As you can imagine, most of us as individuals were voting ‘Oxi’ in the referendum. All the mainstream media were for a ‘Yes’ vote – they said that every disaster imaginable would happen if the Noes won. But despite the overwhelming ‘No’ vote, the political system showed clearly a few days later that it cannot serve this country. I am not saying that 60 per cent voted to leave the euro, but a great proportion – in my opinion half – were prepared for anything. What they needed was someone to tell them that, although it would be a hard road, there was a plan. But this is a coup – a decision by a small power centre that has decided the future of the country.

Could you give us some examples of ERT’s solidarity with other workers’ struggles?

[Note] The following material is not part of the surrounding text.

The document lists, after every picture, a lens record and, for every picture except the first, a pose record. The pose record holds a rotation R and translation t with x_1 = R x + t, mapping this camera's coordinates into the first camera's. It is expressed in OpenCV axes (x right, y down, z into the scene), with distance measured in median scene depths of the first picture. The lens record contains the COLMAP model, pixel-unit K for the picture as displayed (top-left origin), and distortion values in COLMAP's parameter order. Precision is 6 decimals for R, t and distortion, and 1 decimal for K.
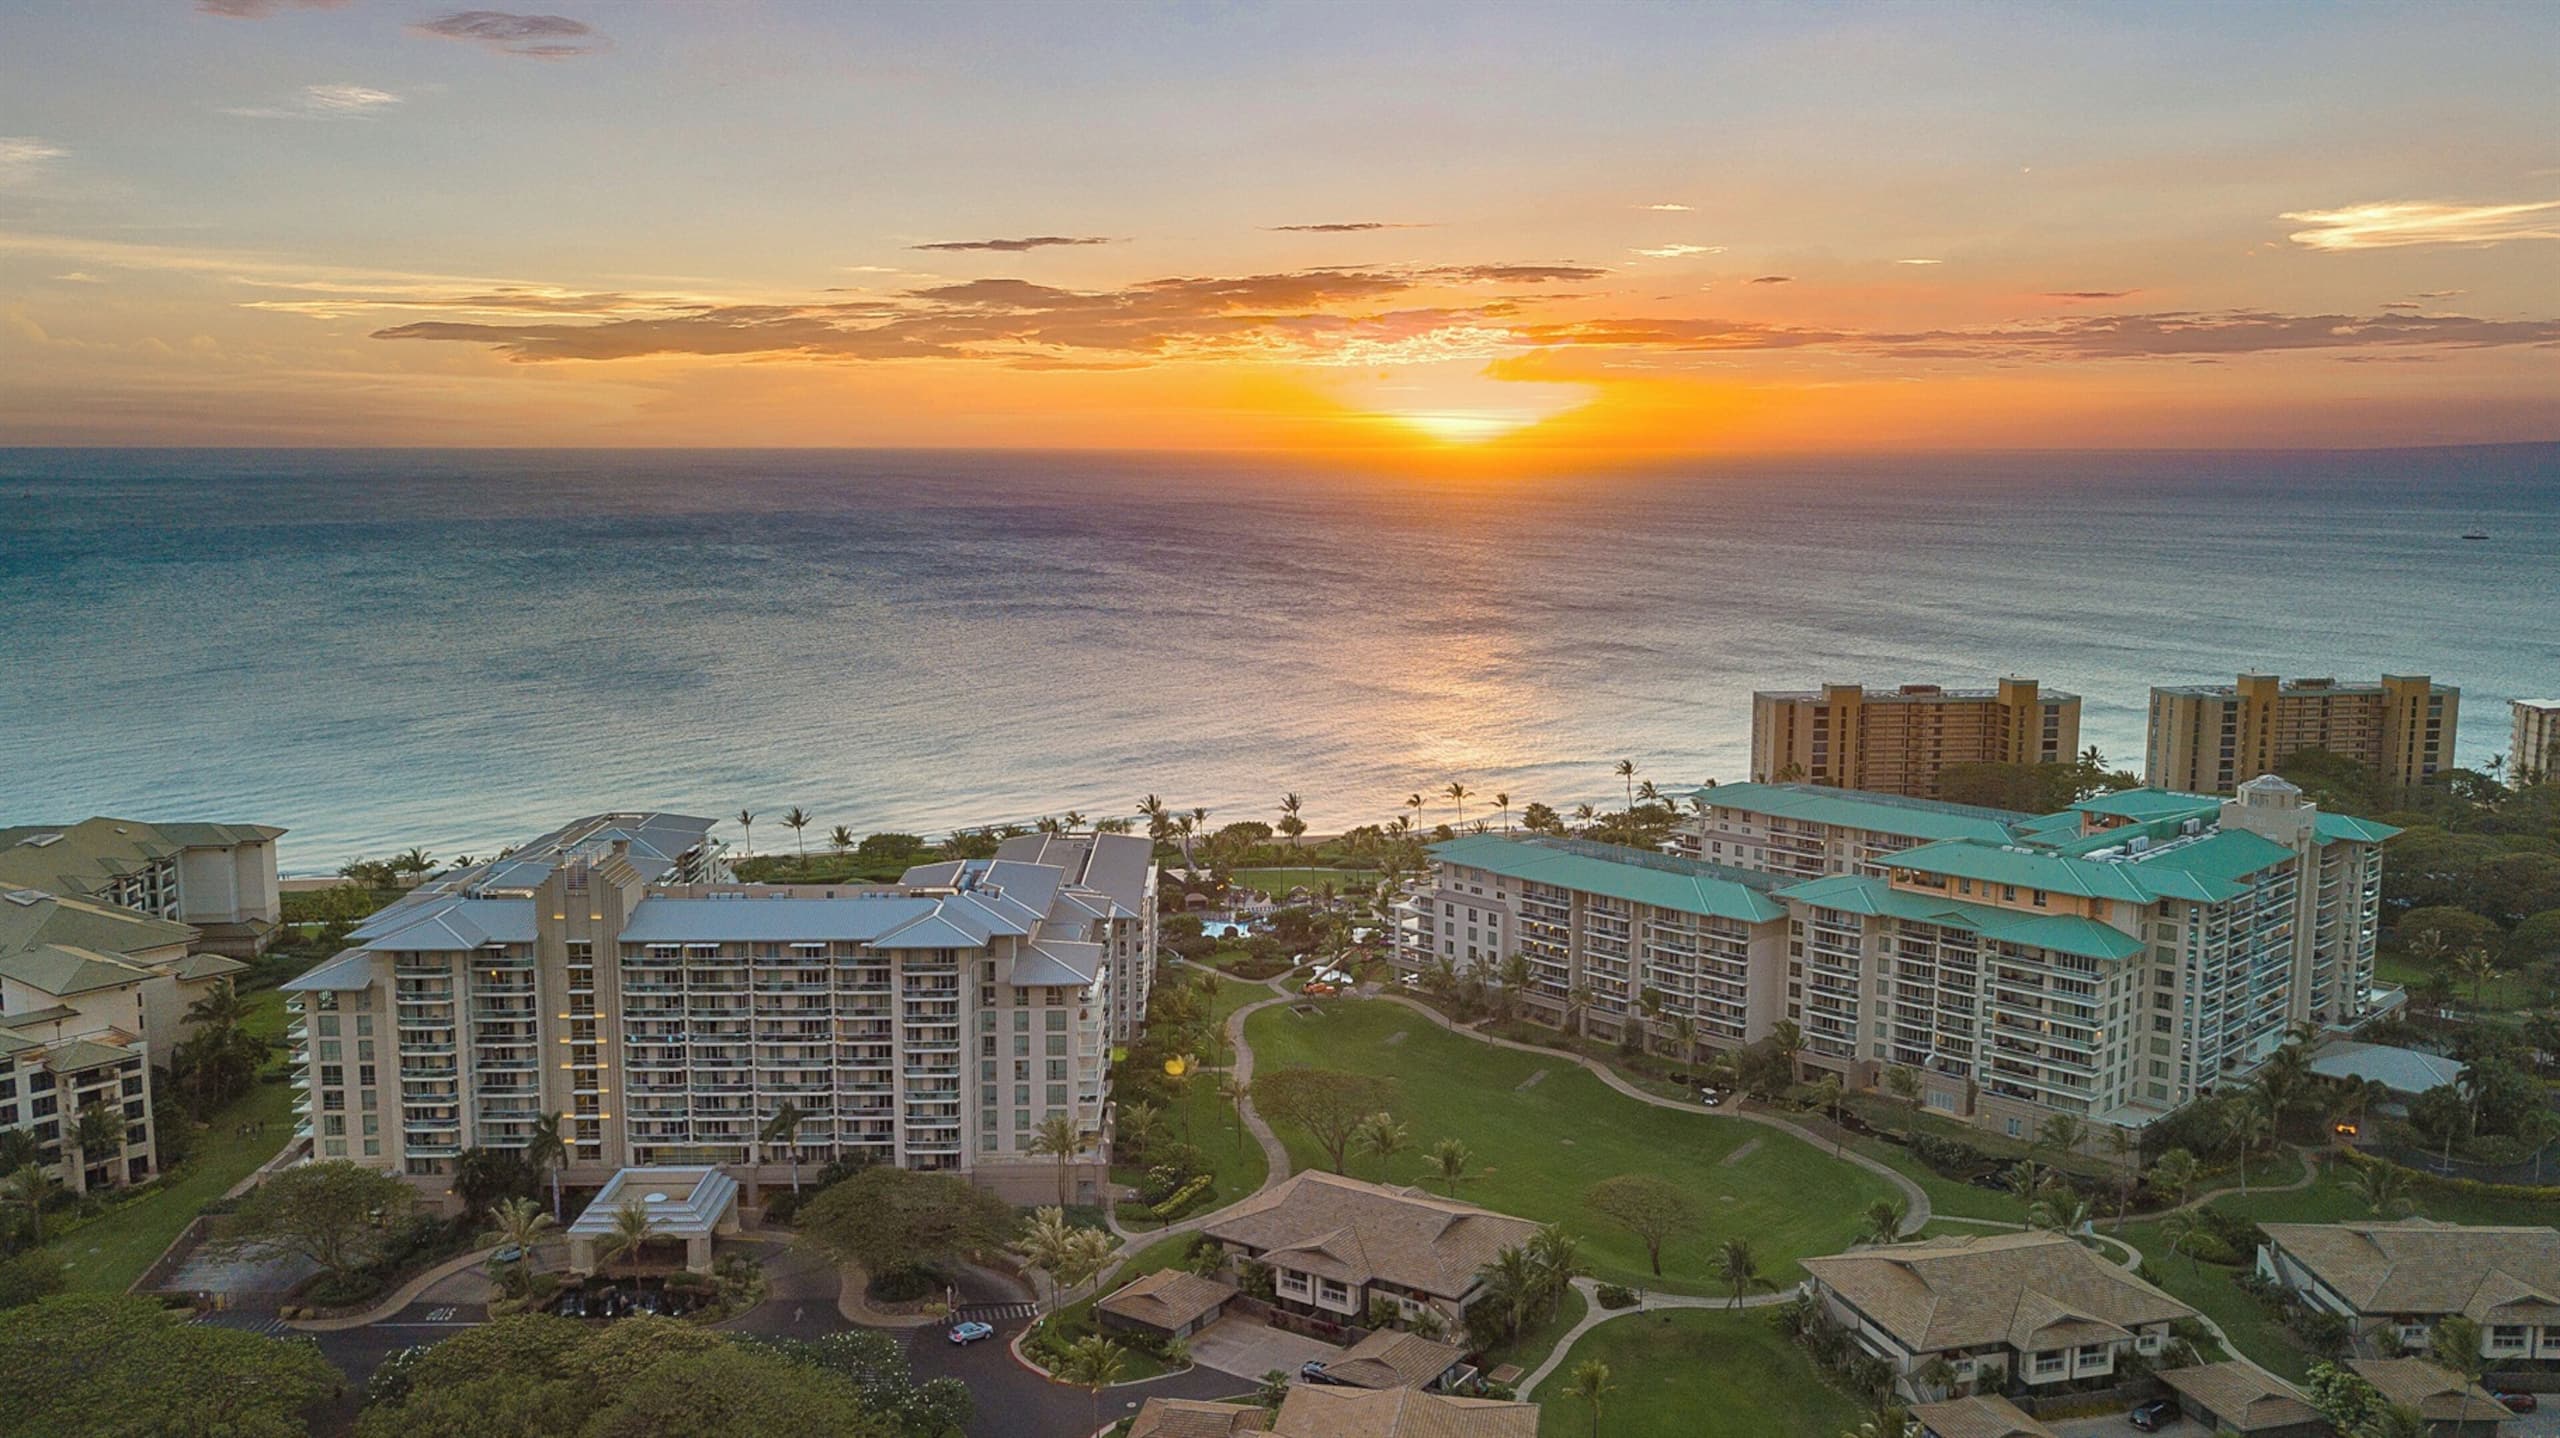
lens RADIAL K [[2006.0, 0, 1280.0], [0, 2006.0, 719.0], [0, 0, 1]] dist [0.001918, 0.059414]
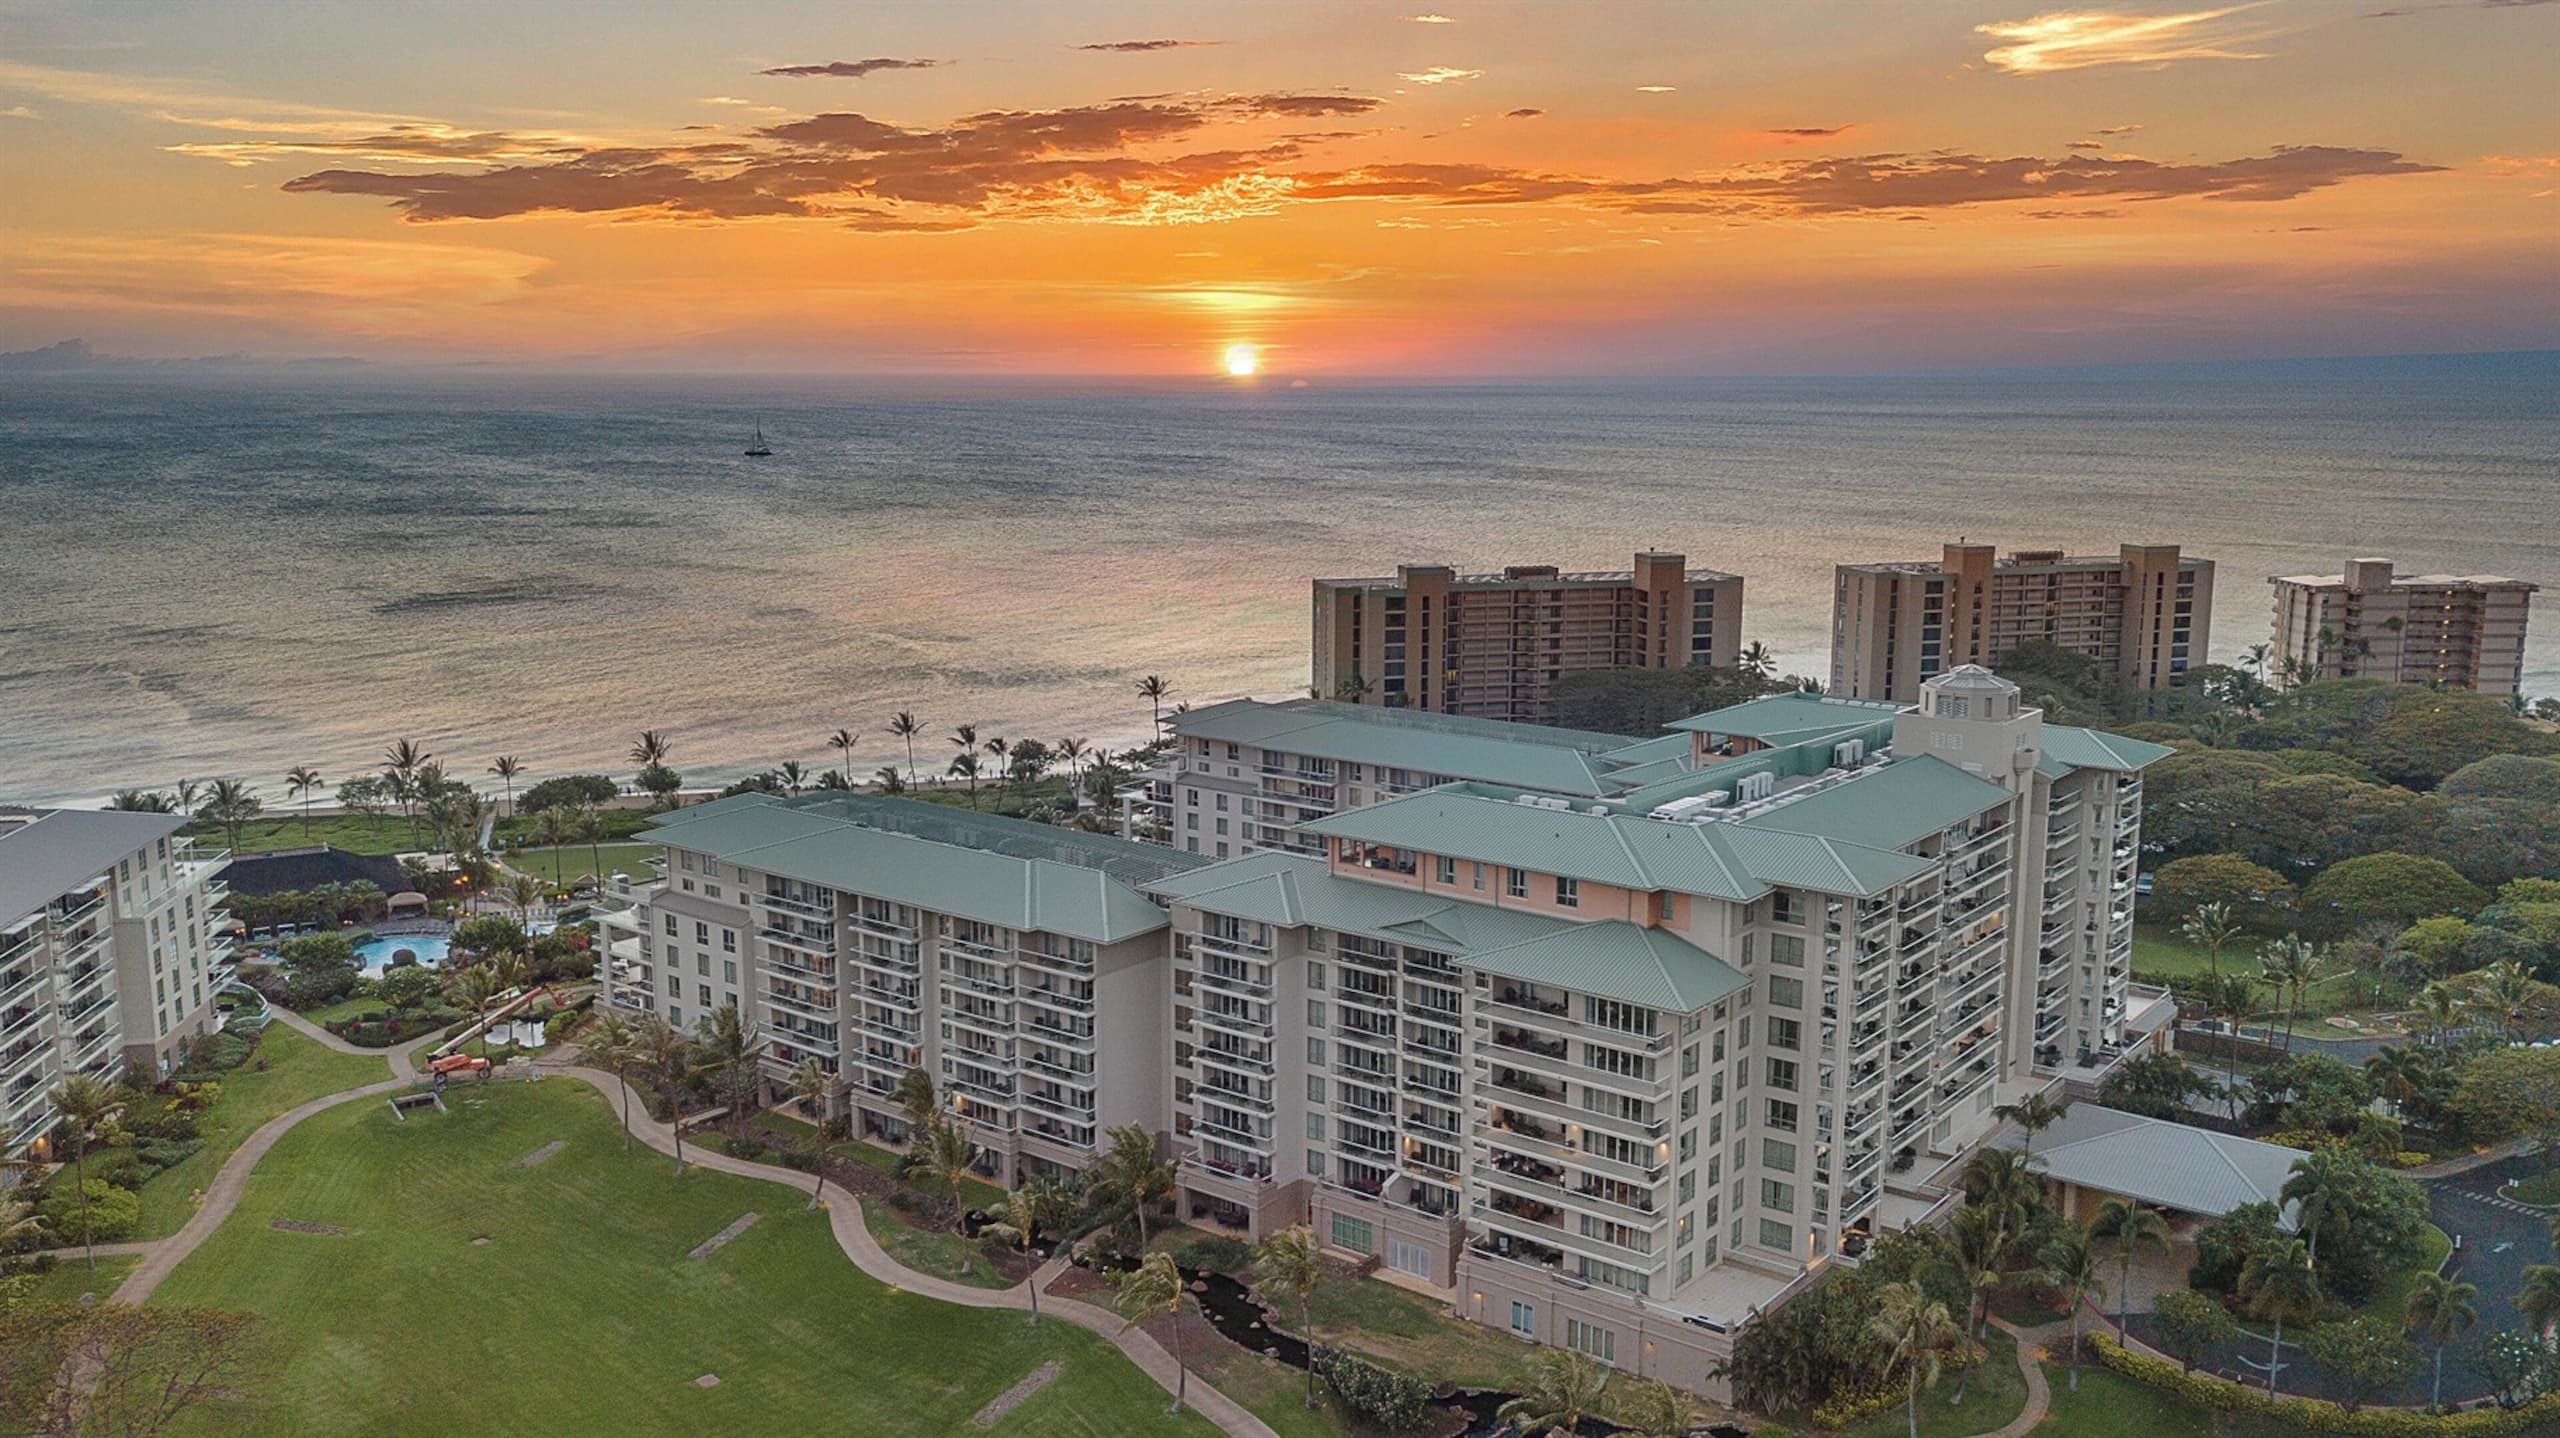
lens RADIAL K [[2071.3, 0, 1255.1], [0, 2071.3, 715.3], [0, 0, 1]] dist [0.023628, 0.005729]
pose [[0.993335, -0.022670, 0.113010, 0.222607], [0.019259, 0.999328, 0.031182, 0.020824], [-0.113641, -0.028797, 0.993104, 0.434164]]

We supported the struggle against water privatisation in Salonika. We provided the coverage in Crete against the dumping of nuclear waste. We gave radio and TV space to teachers to make their own programmes. Of course, we supported the struggle of the Vio.me factory in Salonika under workers’ control, with whom we have very close links. We were first to report that the rapper Pavlos Fyssas had been killed by fascists, that he was a political activist, and that it was a political murder. We supported the hunger strike of the anarchist prisoner Nikos Romanos for his right to study inside prison.

What are your biggest challenges at present?

There is a lot of pressure on us because we are a public broadcaster. Our biggest challenges are to maintain our integrity, to work without bosses, to report the news without censorship, and to keep the station open to community involvement.

The implementation of the third memorandum will probably mean new threats to the integrity of ERT and job losses. The Troika seeks to close down ERT and the government will try to reduce the staff. This struggle has not finished. We will write a new chapter in its history of struggle.